# Moe’s 1st Day of Hunting



## DblTrblGolden2 (Aug 22, 2018)

Moe got to go hunting for the first time (as the only dog) this weekend. He picked up 4 Geese and 3 Ducks for the group. They were all blinds due to his location outside the pit. He did a great job. It was a great training day for his SH tests this Spring.


----------



## diane0905 (Aug 20, 2010)

Very cool!


----------



## gr56 (May 11, 2019)

Hmmm so even if you don’t personally hunt, you can get your fur pal in on the fun?


----------



## DblTrblGolden2 (Aug 22, 2018)

gr56 said:


> Hmmm so even if you don’t personally hunt, you can get your fur pal in on the fun?


Not really. 

My son is a hunting guide and my husband is an avid hunter.

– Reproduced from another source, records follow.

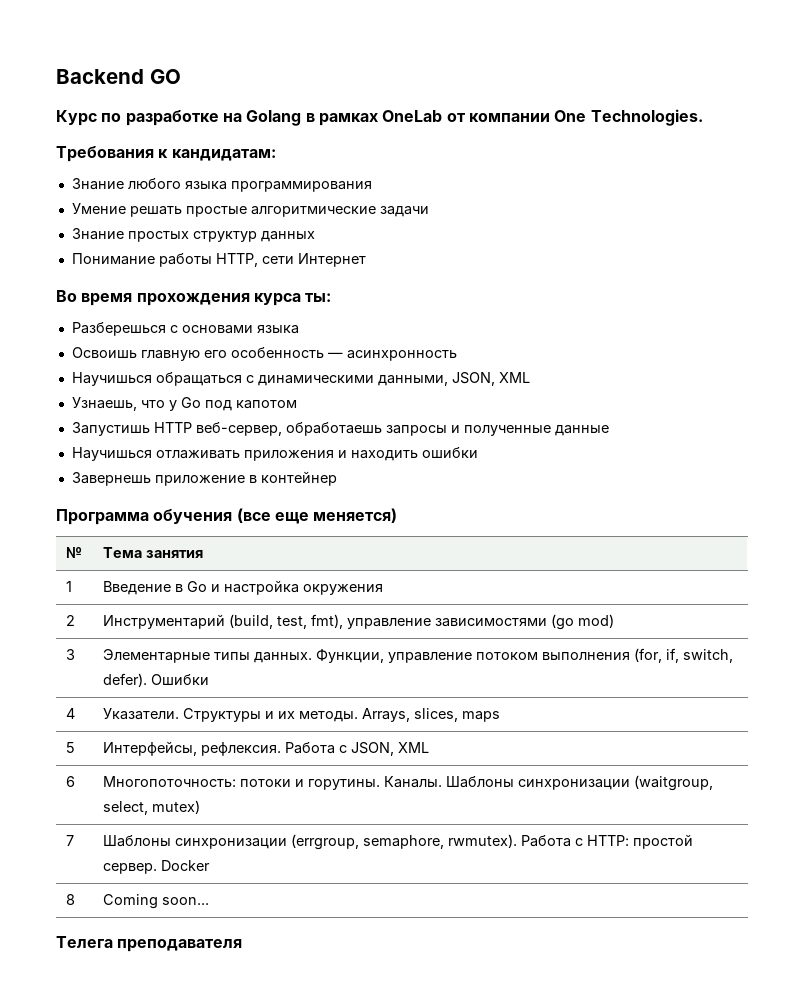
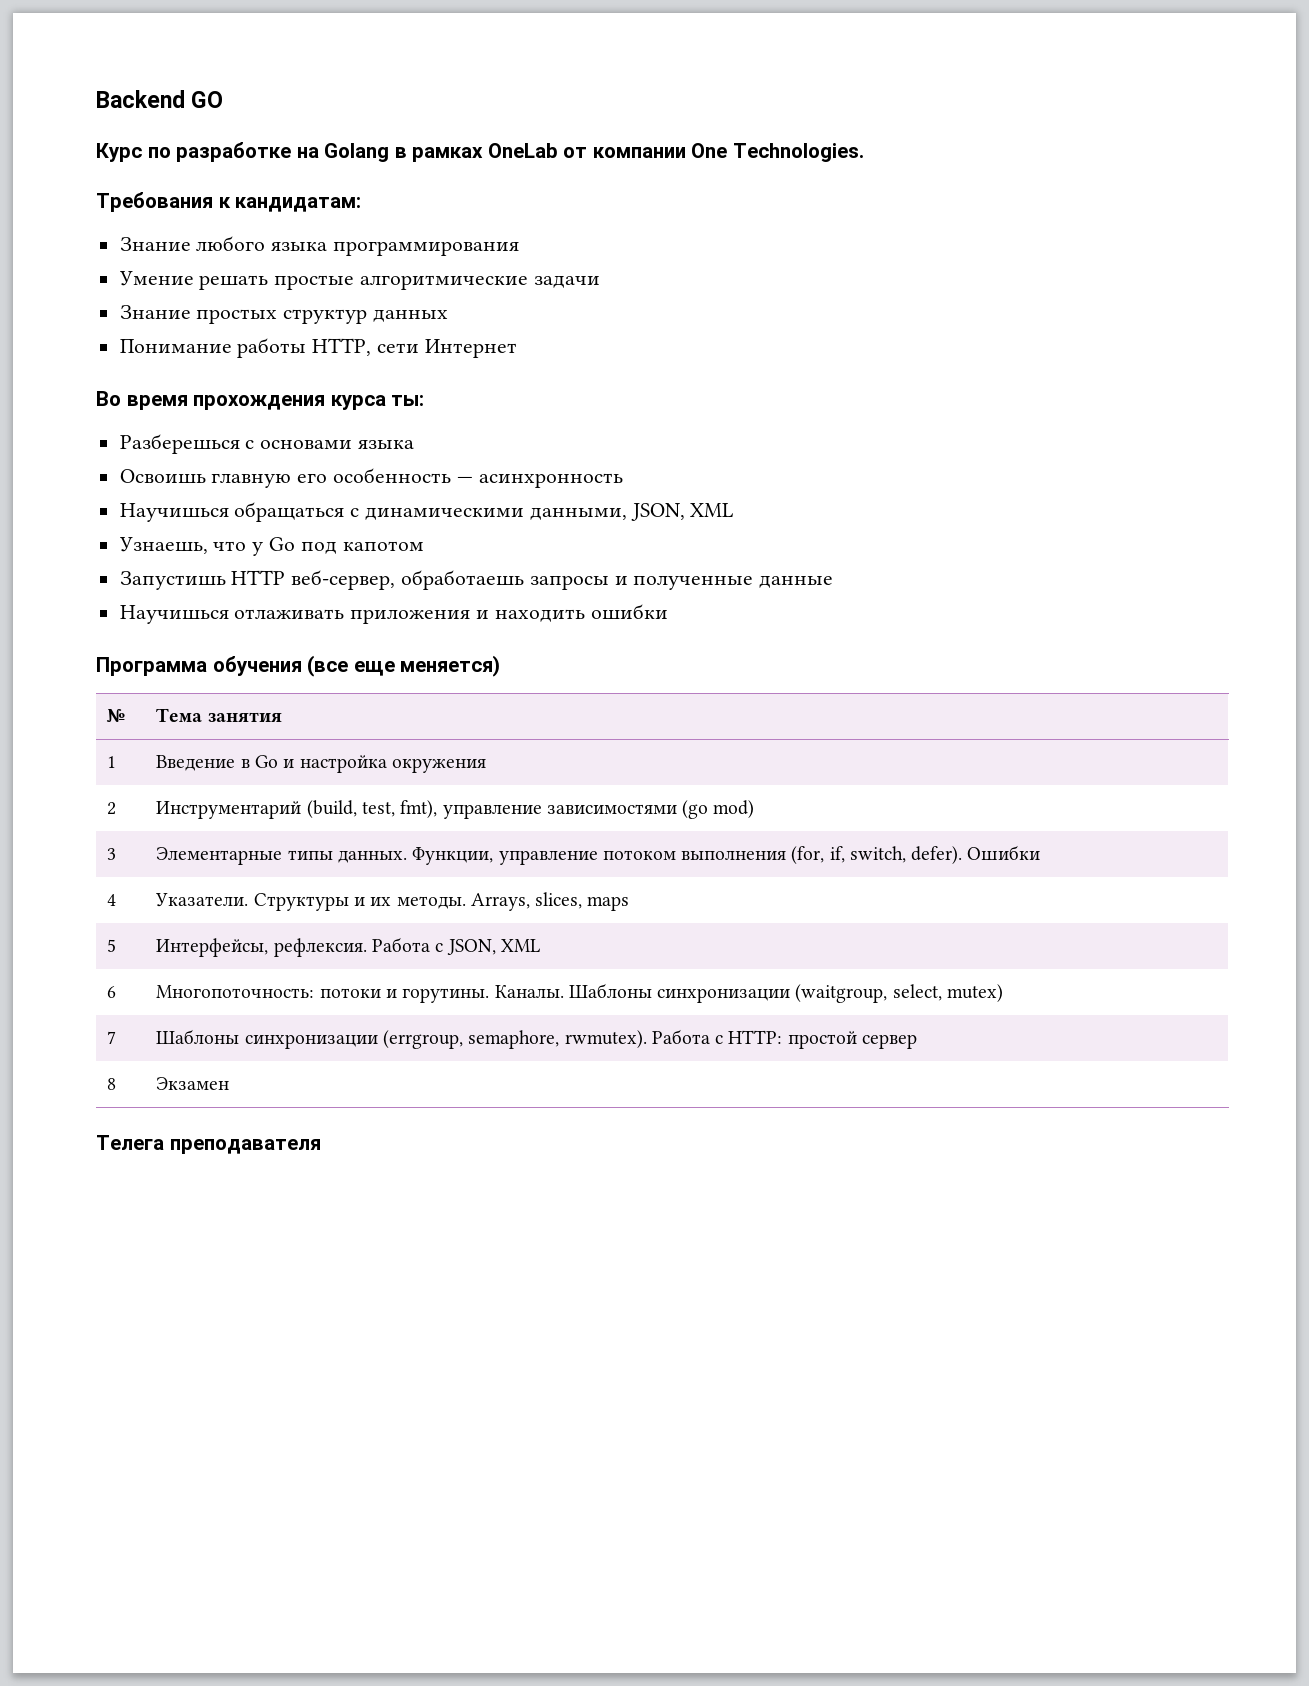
[71,471,337,486] // Завернешь приложение в контейнер -> (668, 612) none
[103,860,211,874] сервер. Docker -> [861,1034,917,1049] сервер
[103,894,210,909] Coming soon... -> [156,1077,230,1090] Экзамен

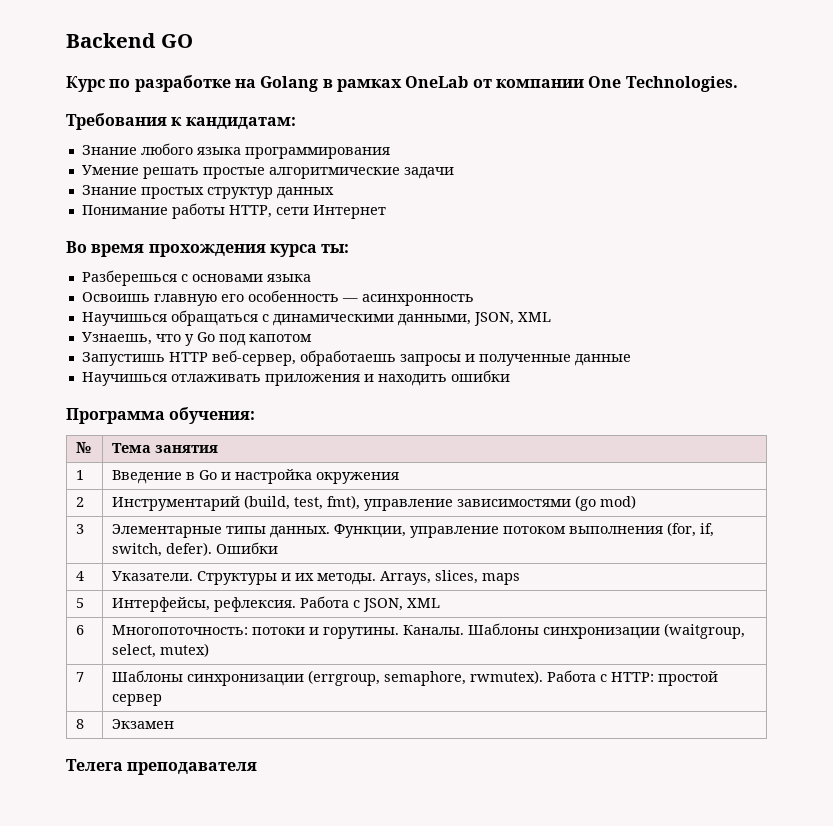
[212,655,501,677] обучения (все еще меняется) -> [169,407,256,424] обучения:

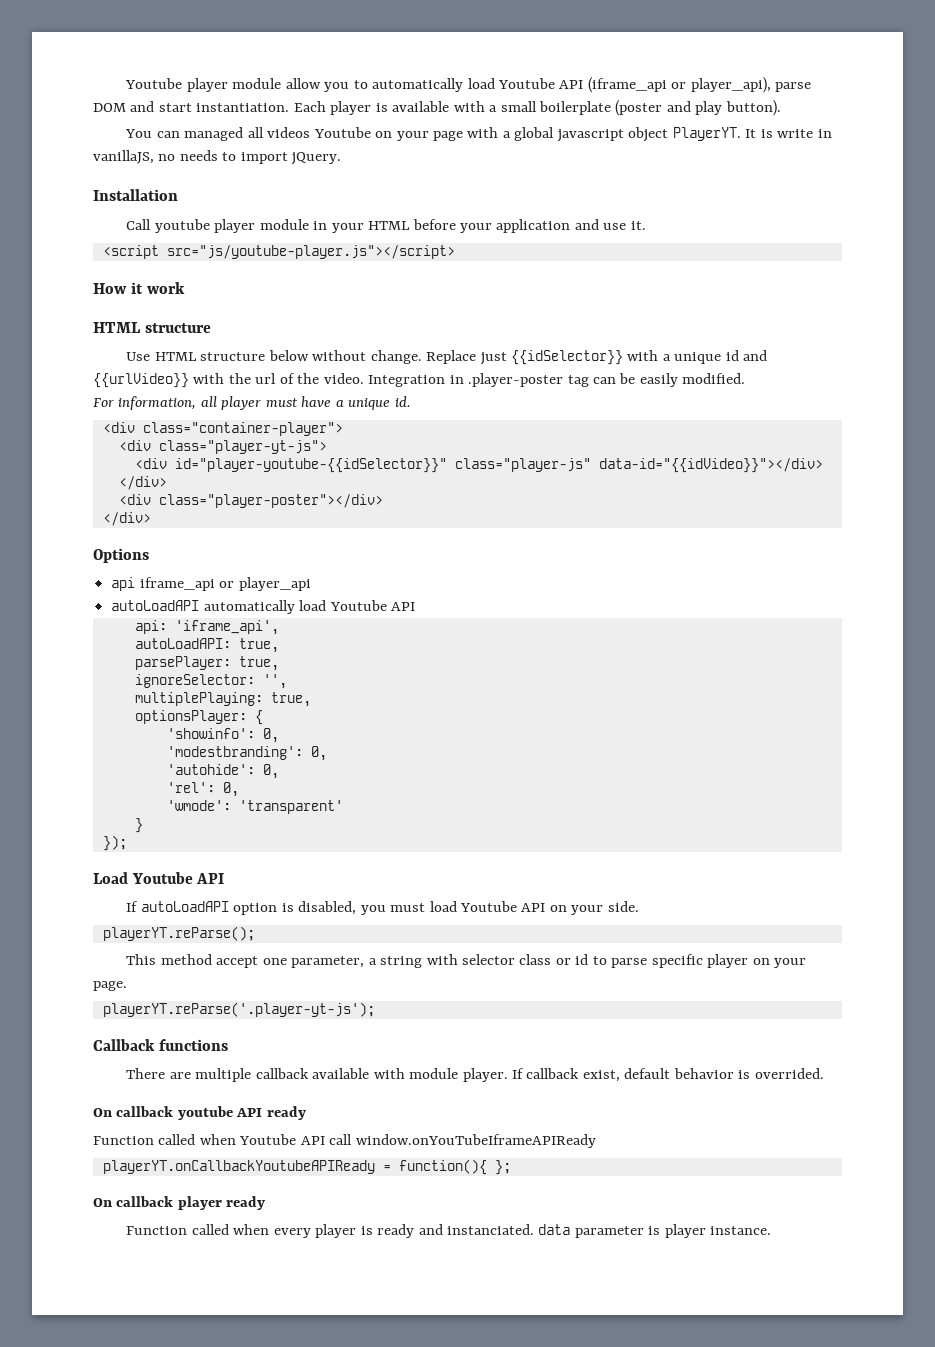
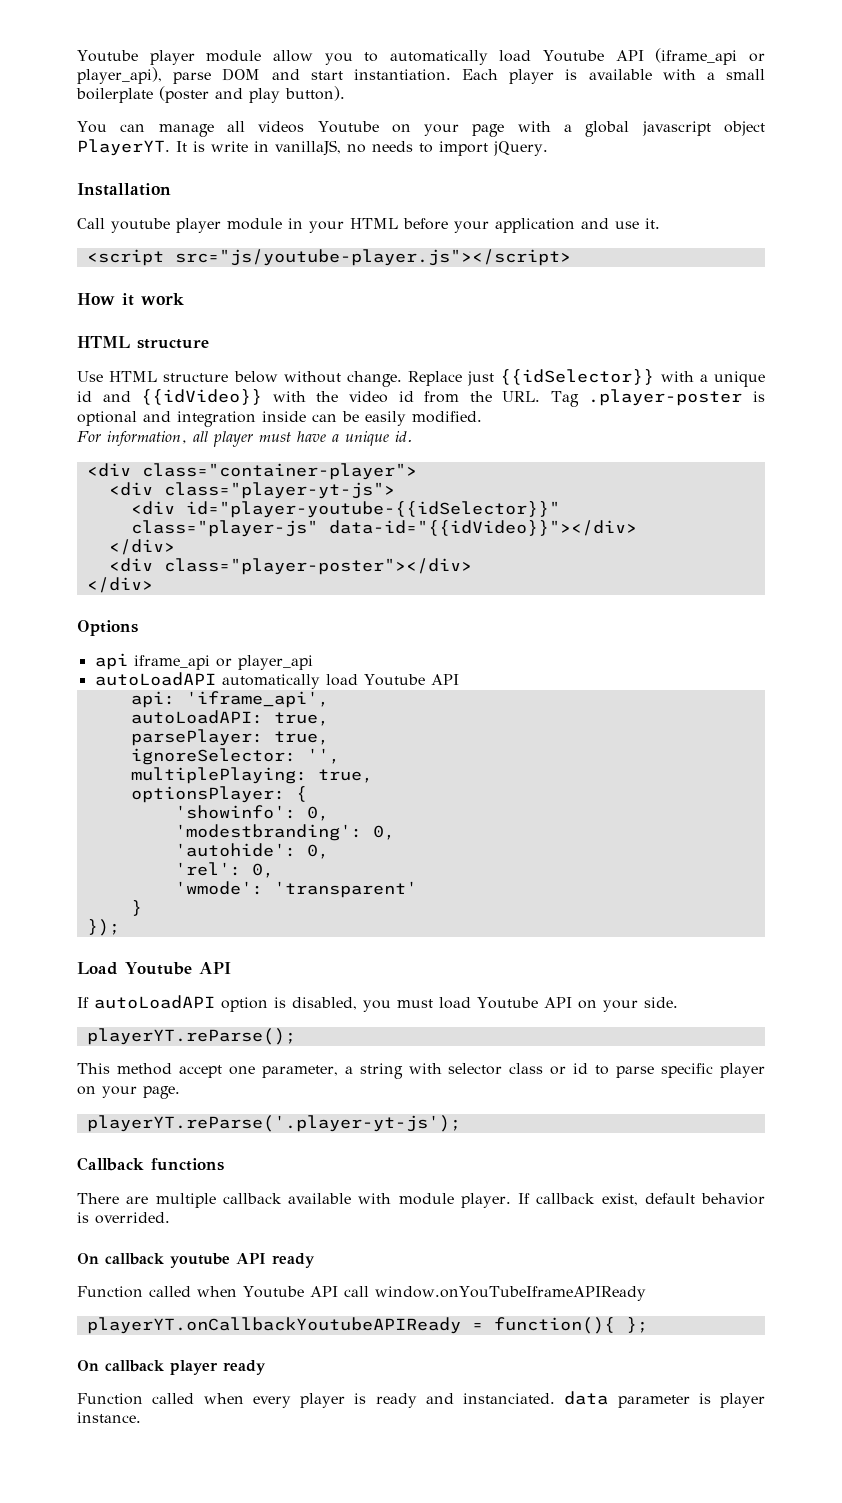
[184,127,244,141] managed -> [158,124,214,137] manage
[93,373,189,388] {{urlVideo}} -> [141,389,263,405] {{idVideo}}
[255,373,589,387] url of the video. Integration in .player-poster tag -> [348,389,766,407] [77,411,306,427] video id from the URL. Tag .player-poster is optional and integration inside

I get to go sometimes to watch the dogs work. (I love watching all the training we put in come together be it a test or a hunt) My son has 2 labs that he hunts everyday during season on the Delaware and Chesapeake Bays. All of our dogs are hunt trained but Moe has been primarily training for tests since he had health issues with his feet as a puppy. This is the first time we've let him be the primary dog on an actual hunt. He didn't disappoint on a busy morning.


----------



## gr56 (May 11, 2019)

Yes he defiantly made out and brought home dinner . What a good boy


----------



## CAROLINA MOM (May 12, 2009)

Outstanding job, great to see how well he did.


----------



## cwag (Apr 25, 2017)

That's so great. I remember when we never thought he would be doing this.


----------



## rosegold (Nov 9, 2016)

Very nice job and great photo!


Sent from my iPhone using Tapatalk


----------



## DblTrblGolden2 (Aug 22, 2018)

cwag said:


> That's so great. I remember when we never thought he would be doing this.


This guys achievements are just a little sweeter each step of the way. It’s been a long journey. I appreciate the help and encouragement this forum offered when things were at their worst.


----------



## gdgli (Aug 24, 2011)

That looks great! Glad he had a nice day.


----------